Song of the Day - Runnin' - The Pharcyde


I came back to this one in a funny way. I was looking for a good cover of Mystic Brew by Ronnie Foster for a class playlist, and came across this cover by The Visioneers that I really really like. I'll write a post about that later. As I was scrolling through the discography of The Visioneers, I realized they did other covers of songs covered by hip hop artists (like Smilin' Billy Suite which was used by Nas on the Illmatic track, One Love). I also saw they did a cover of Runnin', which makes sense given the samba-like instrumentation (I can't say that with authority--I really don't know samba music) but I didn't like it as much. I'm surprised they didn't cover the source of the sample, as in their other songs, which in this case would be Saudade Vem Correndo by Stan Getz and Luiz Bonfa. Maybe the sample was too small a portion, or the song just not of interest. 

Anyway, feeling like I remembered the original "Runnin'"  having something that this cover didn't I  pulled it up and gave it a listen. Man. The drums are so strong. And there's just so many layers, between the scratching, the throwing of voices, the actual hook ("Can't keep runnin' awayyyyyyy"), and the rapping--the song is amazing. I love trying to listen to only the kick drums--it feels rhythmic and unpredictable at once. And the way it blends with the base when it drops, melts into the rest of the track, but is still operating its polyrhythmic heartbeat. 

Listening to it again this morning I was overwhelmed by the composition. Everything I named above, and the guitar, the shaker that sounds like a pant-during-running together are just so powerful. It is truly incredible that human beings were able to make this. 

Amid so much uncertainty in the world, and as I grow older and just appreciate how much I don't know, the music comes to me with complete reality and immediacy.
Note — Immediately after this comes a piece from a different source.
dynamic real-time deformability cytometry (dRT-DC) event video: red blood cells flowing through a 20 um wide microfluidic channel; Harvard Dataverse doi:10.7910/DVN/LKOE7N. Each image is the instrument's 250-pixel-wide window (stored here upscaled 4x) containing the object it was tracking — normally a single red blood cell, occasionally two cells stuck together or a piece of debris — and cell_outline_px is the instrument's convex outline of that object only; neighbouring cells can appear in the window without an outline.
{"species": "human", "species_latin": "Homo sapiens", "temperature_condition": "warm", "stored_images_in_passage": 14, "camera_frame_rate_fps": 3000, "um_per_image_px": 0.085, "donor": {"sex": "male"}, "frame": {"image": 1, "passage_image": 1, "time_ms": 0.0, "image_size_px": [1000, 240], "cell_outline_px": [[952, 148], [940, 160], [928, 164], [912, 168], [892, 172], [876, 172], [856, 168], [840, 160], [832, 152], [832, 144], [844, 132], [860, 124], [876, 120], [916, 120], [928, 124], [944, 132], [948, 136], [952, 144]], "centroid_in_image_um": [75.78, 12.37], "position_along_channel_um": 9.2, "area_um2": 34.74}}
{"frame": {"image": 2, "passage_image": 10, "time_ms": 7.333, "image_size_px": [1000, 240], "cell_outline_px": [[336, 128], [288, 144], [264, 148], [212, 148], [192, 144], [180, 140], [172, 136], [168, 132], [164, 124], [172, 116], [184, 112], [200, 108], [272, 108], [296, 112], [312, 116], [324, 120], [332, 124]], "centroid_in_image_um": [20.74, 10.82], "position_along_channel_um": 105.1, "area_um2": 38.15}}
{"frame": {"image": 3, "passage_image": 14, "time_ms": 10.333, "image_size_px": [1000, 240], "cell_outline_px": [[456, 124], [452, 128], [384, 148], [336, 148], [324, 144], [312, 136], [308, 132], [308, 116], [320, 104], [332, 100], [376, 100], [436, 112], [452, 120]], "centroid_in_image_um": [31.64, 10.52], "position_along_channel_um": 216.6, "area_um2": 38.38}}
It just is. It's a fact. And the way it animates me--it makes me feel in touch with some kind of concreteness about myself. Not unchanging, or rigid, but some actuality. Something that's not an abstraction, not an opinion, something about me that is, and is alive. Listening to it, I thought of the Kurt Vonnegut quote “Music is, to me, proof of the existence of God." Amen. And to extend it, let's be grateful to the prophets past and present who let us hear that existence (if that's how we understand it), particularly in this case, J Dilla, producer and composer, a 20 year old black man from a musical family in Detroit.